**Brief**
Set down each entry exactly; omit images.

**Material shown**
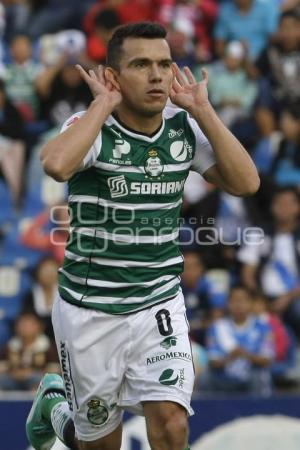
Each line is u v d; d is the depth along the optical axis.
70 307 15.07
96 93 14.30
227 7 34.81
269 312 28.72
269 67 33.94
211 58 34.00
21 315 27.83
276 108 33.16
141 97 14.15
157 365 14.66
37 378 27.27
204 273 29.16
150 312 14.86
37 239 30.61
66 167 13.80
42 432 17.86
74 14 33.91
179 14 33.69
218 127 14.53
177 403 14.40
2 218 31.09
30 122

**Reply**
Each line is u v d; d is the depth along the optical axis.
70 307 15.07
96 93 14.30
227 7 34.81
269 312 28.72
269 67 33.94
211 58 34.00
21 315 27.83
276 108 33.16
141 97 14.15
157 365 14.66
37 378 27.27
204 273 29.16
150 312 14.86
37 239 30.61
66 167 13.80
42 432 17.86
74 14 33.91
179 14 33.69
218 127 14.53
177 403 14.40
2 218 31.09
30 122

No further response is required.